Trinidad Drilling Ltd. Announces Unaudited Consolidated Earnings Results for the Third Quarter and Nine Months Ended September 30, 2017; Provides Capital Expenditure Guidance for 2017
For the nine months, the company's revenue was $363,713,000 compared to $269,086,000 for the same period a year ago. Loss before income taxes were $106,444,000 compared to $65,784,000 for the same period a year ago. Net loss attributable to shareholders of company was $61,927,000 or $0.23 per basic and diluted share against $40,733,000 or $0.18 per basic and diluted share a year ago. Cash flows used in operations was $3,035,000 compared to cash provided from operations of $38,293,000 for the same period a year ago. Purchase of property and equipment was $111,128,000 compared to $38,345,000 for the same period a year ago.
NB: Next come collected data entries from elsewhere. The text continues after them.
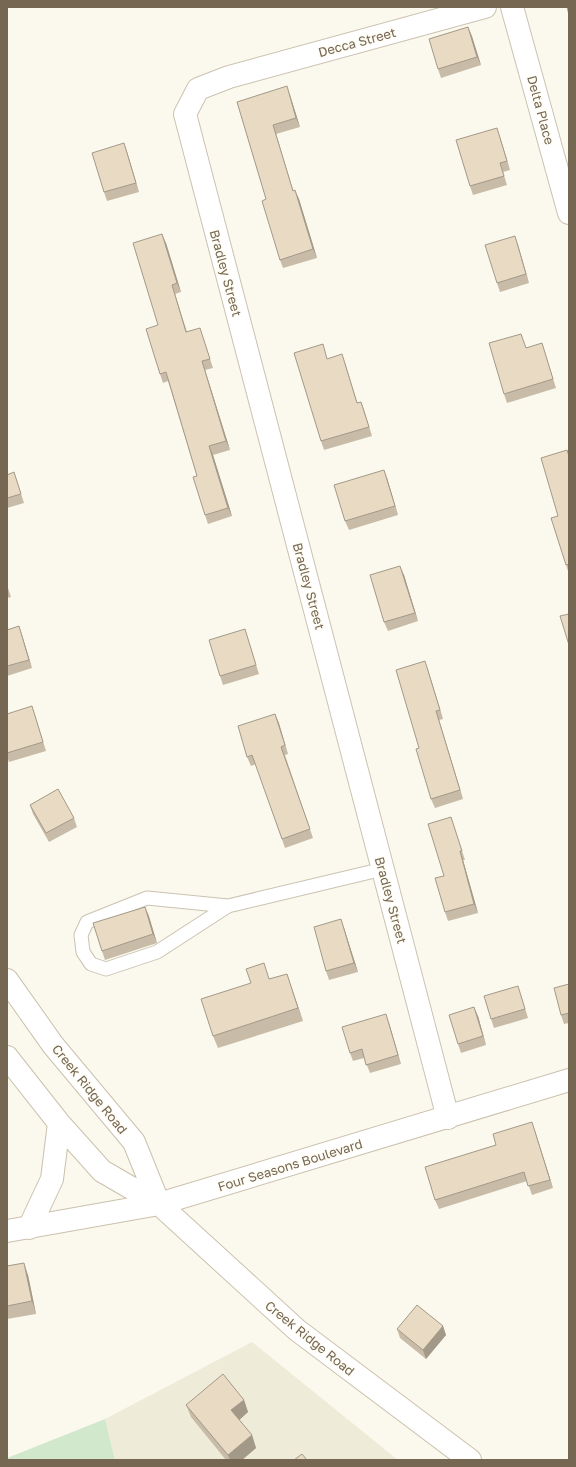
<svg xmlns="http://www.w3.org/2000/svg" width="576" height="1467" viewBox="0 0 576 1467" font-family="'Golos Text',sans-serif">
<rect width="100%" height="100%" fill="#fbf9ed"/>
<path fill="#efebd9" d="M 252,1342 L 398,1460 L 115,1460 L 105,1419 Z"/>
<path fill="#d1e8cc" d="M 105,1419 L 115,1460 L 7,1460 L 7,1458 Z"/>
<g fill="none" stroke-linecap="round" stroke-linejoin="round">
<defs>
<path id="lane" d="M 228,906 L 157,952 L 106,969 L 91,964 L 83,952 L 81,935 L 87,922 L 147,898 L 228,906 L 383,869"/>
<path id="street" d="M 512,7 L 569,213
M 448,1118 L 185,114 L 198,89 L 229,77 L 485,7"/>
<path id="secondary" d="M 7,980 L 53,1045 L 134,1142 L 159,1204
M 7,1057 L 59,1123 L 102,1171 L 159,1204 L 297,1330 L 470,1460
M 29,1228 L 52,1179 L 59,1123
M 7,1231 L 159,1204 L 569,1080"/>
</defs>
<use href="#lane" stroke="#cbc2b1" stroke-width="15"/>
<use href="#street" stroke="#cbc2b1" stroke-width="24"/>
<use href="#secondary" stroke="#cbc1ad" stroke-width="24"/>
<use href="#lane" stroke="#fff" stroke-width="13"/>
<use href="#street" stroke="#fff" stroke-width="22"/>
<use href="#secondary" stroke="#fff" stroke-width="22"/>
</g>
<path fill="#c8bca8" d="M 468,27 L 481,65 L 441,78 L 438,69 Z
M 290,95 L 300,127 L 276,134 L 293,191 L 299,199 L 317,258 L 283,268 L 280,260 L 266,199 L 237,102 Z
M 500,137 L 510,170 L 503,172 L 507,185 L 473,195 L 470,186 Z
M 127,152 L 139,192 L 107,201 L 104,192 Z
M 166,243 L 181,292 L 175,294 L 187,332 L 203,337 L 213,368 L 205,370 L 230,450 L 213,455 L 232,516 L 208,524 L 205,515 L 197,476 L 168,381 L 163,383 L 160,374 L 158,325 Z
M 518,245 L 529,283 L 500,292 L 497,283 Z
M 542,343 L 556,388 L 507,403 L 504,394 L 526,348 Z
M 328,359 L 345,363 L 357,403 L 361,402 L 372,436 L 324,450 L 321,441 Z
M 567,450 L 569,455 L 569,574 L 566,565 L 558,516 Z
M 14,472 L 24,503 L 7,508 L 7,475 Z
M 387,478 L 398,515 L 349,530 L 345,521 Z
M 404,575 L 418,621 L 388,631 L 384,622 Z
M 7,585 L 11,597 L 7,598 Z
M 19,626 L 32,668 L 7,676 L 7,630 Z
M 245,629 L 259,674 L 223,685 L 220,676 Z
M 428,670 L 443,719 L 439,720 L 463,799 L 435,808 L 431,799 L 419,748 Z
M 7,714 L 35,715 L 46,751 L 9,762 L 7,756 Z
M 275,714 L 288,754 L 285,755 L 313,838 L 285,848 L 256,764 L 251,766 L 247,757 Z
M 30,805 L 74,818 L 77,827 L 49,842 L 33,814 Z
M 451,817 L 465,860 L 463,860 L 478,913 L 448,921 L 445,912 L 444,876 Z
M 145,907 L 157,943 L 105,960 L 102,951 Z
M 344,928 L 358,972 L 329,980 L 326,971 Z
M 287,974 L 303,1021 L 218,1048 L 213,1036 L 269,979 Z
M 569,984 L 569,1023 L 564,1024 L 561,1015 Z
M 521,995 L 528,1018 L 494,1028 L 491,1019 Z
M 478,1016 L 486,1045 L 461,1053 L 458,1044 Z
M 389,1023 L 401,1064 L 370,1073 L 364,1058 L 353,1061 L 350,1053 Z
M 535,1131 L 553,1188 L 532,1195 L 527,1181 L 439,1209 L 435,1200 L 496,1145 Z
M 7,1266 L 28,1275 L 36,1314 L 7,1319 Z
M 443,1326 L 446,1335 L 426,1359 L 400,1338 L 397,1329 Z
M 244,1400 L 248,1412 L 239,1420 L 252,1435 L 256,1448 L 242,1460 L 226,1460 L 191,1417 L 186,1405 Z"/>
<path fill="#a39988" d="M 468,27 L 472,36 L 481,65 L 477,57 Z
M 287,86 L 290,95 L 300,127 L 296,118 Z
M 273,125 L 276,134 L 296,200 L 293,191 Z
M 497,128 L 500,137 L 510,170 L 507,161 Z
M 124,143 L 127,152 L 139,192 L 136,183 Z
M 295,190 L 299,199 L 317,258 L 313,249 Z
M 162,234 L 166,243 L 181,292 L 177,283 Z
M 515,236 L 518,245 L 529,283 L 526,274 Z
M 172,285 L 175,294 L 189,341 L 186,332 Z
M 342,354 L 345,363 L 360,412 L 357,403 Z
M 202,361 L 205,370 L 230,450 L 226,441 Z
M 361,402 L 364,410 L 372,436 L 369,427 Z
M 209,446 L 213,455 L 232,516 L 228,508 Z
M 384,470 L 387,478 L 398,515 L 395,506 Z
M 400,566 L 404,575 L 418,621 L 415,613 Z
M 19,626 L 22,635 L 32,668 L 29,660 Z
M 425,661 L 428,670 L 443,719 L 440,710 Z
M 436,711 L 439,720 L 463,799 L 460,790 Z
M 275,714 L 279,723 L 288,754 L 285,745 Z
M 460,851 L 463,860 L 478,913 L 474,904 Z
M 145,907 L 149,916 L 157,943 L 153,934 Z
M 341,919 L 344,928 L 358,972 L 354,963 Z
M 287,974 L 291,986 L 303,1021 L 298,1008 Z
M 474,1007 L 478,1016 L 486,1045 L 483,1036 Z
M 386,1014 L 389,1023 L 401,1064 L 398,1055 Z
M 532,1122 L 535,1131 L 553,1188 L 550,1180 Z
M 24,1263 L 28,1275 L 36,1314 L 32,1301 Z
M 443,1326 L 446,1335 L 426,1359 L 423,1350 Z
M 244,1400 L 248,1412 L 236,1423 L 231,1410 Z
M 252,1435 L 256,1448 L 242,1460 L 230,1460 L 228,1455 Z"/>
<path fill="#e9dbc3" stroke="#a39988" d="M 567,7 L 569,7 L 569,15 Z
M 468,27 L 477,57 L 438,69 L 429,39 Z
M 287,86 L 296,118 L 273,125 L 293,191 L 295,190 L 313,249 L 280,260 L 262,201 L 266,199 L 237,102 Z
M 497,128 L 507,161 L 500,163 L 504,176 L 470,186 L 456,140 Z
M 124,143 L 136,183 L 104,192 L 92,153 Z
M 162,234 L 177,283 L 172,285 L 186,332 L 200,328 L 210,359 L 202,361 L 226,441 L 209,446 L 228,508 L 205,515 L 193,477 L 197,476 L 166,372 L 160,374 L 146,329 L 158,325 L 133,243 Z
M 515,236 L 526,274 L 497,283 L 485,245 Z
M 521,334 L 526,348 L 542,343 L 553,379 L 504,394 L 489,343 Z
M 323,344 L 327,359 L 342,354 L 357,403 L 361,402 L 369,427 L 321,441 L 294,353 Z
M 567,450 L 569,456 L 569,564 L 566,565 L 551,518 L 558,516 L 541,458 Z
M 384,470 L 395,506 L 345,521 L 334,485 Z
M 14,472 L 21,494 L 7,498 L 7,475 Z
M 400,566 L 415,613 L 384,622 L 370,575 Z
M 569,614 L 569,645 L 560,616 Z
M 19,626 L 29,660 L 7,666 L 7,630 Z
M 245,629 L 256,665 L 220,676 L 209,640 Z
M 425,661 L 440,710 L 436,711 L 460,790 L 431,799 L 416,749 L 419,748 L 396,670 Z
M 32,706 L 43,742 L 7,753 L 7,714 Z
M 275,714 L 285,745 L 281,747 L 310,829 L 282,839 L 252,755 L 247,757 L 238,726 Z
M 58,789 L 74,818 L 46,833 L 30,805 Z
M 451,817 L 462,851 L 460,851 L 474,904 L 445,912 L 435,878 L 444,876 L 428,824 Z
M 145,907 L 153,934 L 102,951 L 93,923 Z
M 341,919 L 354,963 L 326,971 L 314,927 Z
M 264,963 L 269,979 L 287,974 L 298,1008 L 213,1036 L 201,999 L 251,983 L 246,969 Z
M 569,984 L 569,1013 L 561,1015 L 554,988 Z
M 518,986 L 525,1009 L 491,1019 L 484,996 Z
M 474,1007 L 483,1036 L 458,1044 L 449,1015 Z
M 386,1014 L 398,1055 L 366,1065 L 362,1049 L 350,1053 L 342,1027 Z
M 532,1122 L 550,1180 L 528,1186 L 524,1172 L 435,1200 L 425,1167 L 496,1145 L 493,1134 Z
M 24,1263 L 32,1301 L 7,1306 L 7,1266 Z
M 417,1305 L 443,1326 L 423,1350 L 397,1329 Z
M 223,1374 L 244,1400 L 231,1410 L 252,1435 L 228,1455 L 186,1405 Z
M 302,1454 L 307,1460 L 294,1460 Z"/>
<g text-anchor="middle" stroke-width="3" stroke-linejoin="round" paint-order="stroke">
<g font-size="13" fill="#756752" stroke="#fefcf4">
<text transform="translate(357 42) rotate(-15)" y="5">Decca Street</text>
<text transform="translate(541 110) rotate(75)" y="5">Delta Place</text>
<text transform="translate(226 273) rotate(75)" y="5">Bradley Street</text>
<text transform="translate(309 586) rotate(75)" y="5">Bradley Street</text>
<text transform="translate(391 900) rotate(75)" y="5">Bradley Street</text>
<text transform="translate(90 1089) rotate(51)" y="5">Creek Ridge Road</text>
<text transform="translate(290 1165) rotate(-17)" y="5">Four Seasons Boulevard</text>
<text transform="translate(310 1338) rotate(39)" y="5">Creek Ridge Road</text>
</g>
</g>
<rect width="576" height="1467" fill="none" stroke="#756752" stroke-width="16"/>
</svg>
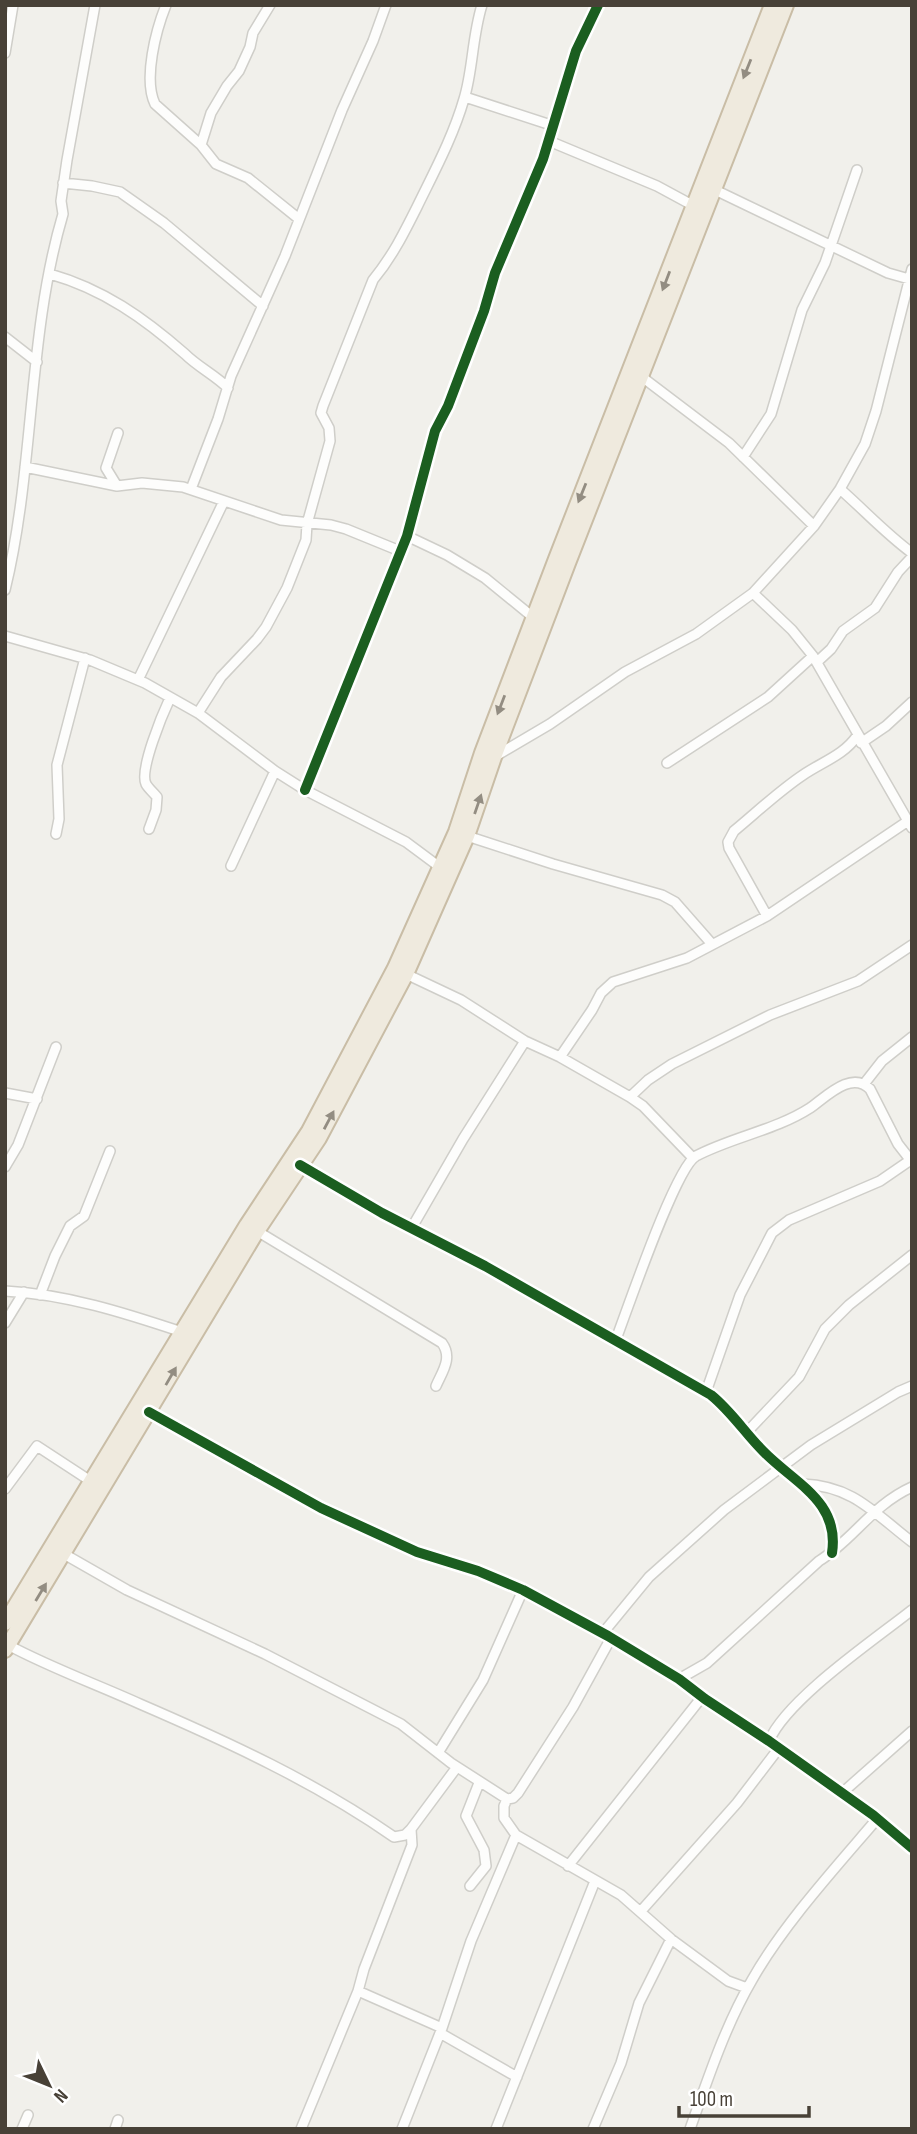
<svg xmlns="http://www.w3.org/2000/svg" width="917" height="2134" font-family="'Sofia Sans Condensed',sans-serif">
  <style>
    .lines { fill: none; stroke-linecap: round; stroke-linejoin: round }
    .minor-casing { stroke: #cfcec9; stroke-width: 12 }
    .trunk-casing { stroke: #c9bda6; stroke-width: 18 }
    .minor { stroke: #fdfdfc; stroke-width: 9 }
    .trunk { stroke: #efeade; stroke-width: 14 }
    .cycleway-casing { stroke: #fff; stroke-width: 15 }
    .cycleway { stroke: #1b5e20; stroke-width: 10 }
    .oneway { fill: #938d82 }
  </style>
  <rect width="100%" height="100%" fill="#f1f0eb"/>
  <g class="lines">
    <g class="minor-casing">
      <path id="minor" d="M166,5C156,30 143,79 155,104L201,145L216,164L248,178L299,219
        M5,53L13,5
        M465,97L554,126
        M549,141L657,186L694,206
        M201,145L211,113L227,86L239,71L250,47L253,33L270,5
        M63,183L92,186L120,192L164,223L263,306
        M713,189L888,273L909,279
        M50,274C103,289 144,318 185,354C198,367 215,375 228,388
        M5,337L37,362
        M642,377L729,443L814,526
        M743,457L771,414L802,310L825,263L857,170
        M25,467L117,486L142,483L183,487L281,520L331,525L346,529L400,551
        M117,486L106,468L118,433
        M191,489L218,419L231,376L285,256L342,110L373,41L386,5
        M840,489C864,510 886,534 912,553
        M407,536L447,555L485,578L534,618
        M5,590C35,467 27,336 63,214L61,201L67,160L95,5
        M753,593L792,630L813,656L912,828
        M5,636L90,660L145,683L198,713L275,771L305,790L406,842L441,868
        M817,662L831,649L843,631L875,608L898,572L912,557
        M138,680L224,501
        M198,713L221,677L257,639L266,627L287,588L306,540L307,524L330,441L329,428L321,413L323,406L373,280C392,257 404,233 417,207C434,172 453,137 464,99C473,70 472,37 482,5
        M861,743L886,726L912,702
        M494,757L550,724L625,672L696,634L753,593L814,526L840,489L865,444L876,411L912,269
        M667,763L768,697L813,656
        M305,790L407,536L435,431L448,406L484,311L495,273L543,159L576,51L598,5
        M149,829L156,810L157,797C154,793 148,788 146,784C139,770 163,713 170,698
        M56,834L59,819L57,765L85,658
        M467,836L553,864L662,895L675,902L711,943
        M231,866L275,771
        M767,916L729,848L728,842L734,831C757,812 779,791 803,775C822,762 844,755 857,736
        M406,974L461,1000L525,1041L560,1057L630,1097L643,1106L693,1158
        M560,1057L592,1010L601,993L613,982L687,958L767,916L908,821
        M864,1084L882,1061L912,1037
        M5,1093L37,1099
        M630,1097L648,1080L672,1064L770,1015L858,981L912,945
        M300,1165L382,1213L485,1266L711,1395C731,1411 745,1433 763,1451C794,1483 840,1501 832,1553
        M5,1167L18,1145L56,1047
        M411,1229L463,1139L525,1041
        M257,1231L442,1343C453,1358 442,1372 436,1386
        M5,1291C66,1294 125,1313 182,1332
        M40,1295L55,1256L70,1226L84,1216L110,1151
        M5,1323L24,1292
        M615,1342C627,1311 675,1168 696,1156C732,1137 776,1130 810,1108C826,1097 851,1070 870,1089L898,1144L912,1162
        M706,1392L740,1295L772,1233L789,1220L880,1181L912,1159
        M149,1412L321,1508L417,1552L478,1571L523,1590L608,1636L679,1679L705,1699L769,1741L873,1815L912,1848
        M747,1432L799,1377L825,1329L849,1305L912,1255
        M803,1484C853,1486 874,1513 912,1542
        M5,1489L37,1446L92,1482
        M64,1554L127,1590L265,1654L401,1724L451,1763L507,1799
        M603,1633L649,1577L724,1510L811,1445L898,1392L912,1386
        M611,1638L573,1707L518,1793L513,1798L507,1799L504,1806V1818L516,1835L621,1895L671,1939L728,1981L747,1988
        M8,1645C51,1668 96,1684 140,1704C228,1742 315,1782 394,1837L405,1835L411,1829L457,1767
        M679,1679L707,1663L819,1561C853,1540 872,1505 912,1487
        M769,1741C787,1699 874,1640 912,1610
        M438,1753L483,1680L523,1590
        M842,1793L912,1731
        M568,1866L702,1697
        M470,1886L486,1866L484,1850L466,1816L479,1783
        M641,1911L737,1803L779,1748
        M358,1991L364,1969L412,1845L411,1829
        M440,2033L517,2077
        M22,2129L28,2115
        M115,2129L118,2120
        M301,2129L358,1991L442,2028
        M402,2129L442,2028L471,1941L516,1835
        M496,2129L595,1881
        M593,2129L621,2063L639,2003L671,1939
        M690,2129C708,2079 725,2026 752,1980C783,1925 836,1867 877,1819"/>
    </g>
    <g class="trunk-casing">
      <path id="trunk" d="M5,1623L247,1225L309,1131L395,968L456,832L482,753L556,559L772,5
        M5,1650L257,1231L319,1138L406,974L467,836L494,757L568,563L786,5"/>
    </g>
    <use href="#minor" class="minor"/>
    <use href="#trunk" class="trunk"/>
    <g class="cycleway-casing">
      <path id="cycleway" d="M305,790L407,536L435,431L448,406L484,311L495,273L543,159L576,51L598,5
        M300,1165L382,1213L485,1266L711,1395C731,1411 745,1433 763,1451C794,1483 840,1501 832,1553
        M149,1412L321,1508L417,1552L478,1571L523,1590L608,1636L679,1679L705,1699L769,1741L873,1815L912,1848"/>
    </g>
    <use href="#cycleway" class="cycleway"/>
  </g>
  <defs><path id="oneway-solid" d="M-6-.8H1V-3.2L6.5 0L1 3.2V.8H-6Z" transform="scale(1.75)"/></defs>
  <g class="oneway">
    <use href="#oneway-solid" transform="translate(747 69) rotate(112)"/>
    <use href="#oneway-solid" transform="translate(666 281) rotate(111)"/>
    <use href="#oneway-solid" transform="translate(582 493) rotate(112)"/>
    <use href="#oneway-solid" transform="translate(501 705) rotate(111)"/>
    <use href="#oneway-solid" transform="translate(478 804) rotate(-71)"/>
    <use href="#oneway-solid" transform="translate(329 1120) rotate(-62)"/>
    <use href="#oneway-solid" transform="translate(171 1376) rotate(-60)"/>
    <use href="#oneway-solid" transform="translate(41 1592) rotate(-59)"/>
  </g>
  <rect width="917" height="2134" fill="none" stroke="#484137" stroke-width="14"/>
  <g transform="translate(49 2085) rotate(133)" stroke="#ffffff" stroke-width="5" paint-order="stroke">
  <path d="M0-5L12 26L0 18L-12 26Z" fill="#484137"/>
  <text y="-10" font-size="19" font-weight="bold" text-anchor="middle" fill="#484137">N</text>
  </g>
  <path d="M679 2106v10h130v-10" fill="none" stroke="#484137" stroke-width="3.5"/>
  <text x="690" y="2106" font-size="21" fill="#484137" stroke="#ffffff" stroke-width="5" paint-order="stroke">100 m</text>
</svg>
Purchase of intangibles was $3,145,000. Adjusted EBITDA was $93,370,000 compared to $119,233,000 for the same period a year ago. Operating income was $109,425,000 against $131,337,000 for same period a year ago. Funds flow was $18,710,000 or $0.07 per basic and diluted share against $45,022,000 or $0.20 per basic and diluted share for same period a year ago.
In 2017, Trinidad expects to spend approximately $175 million in capital expenditures.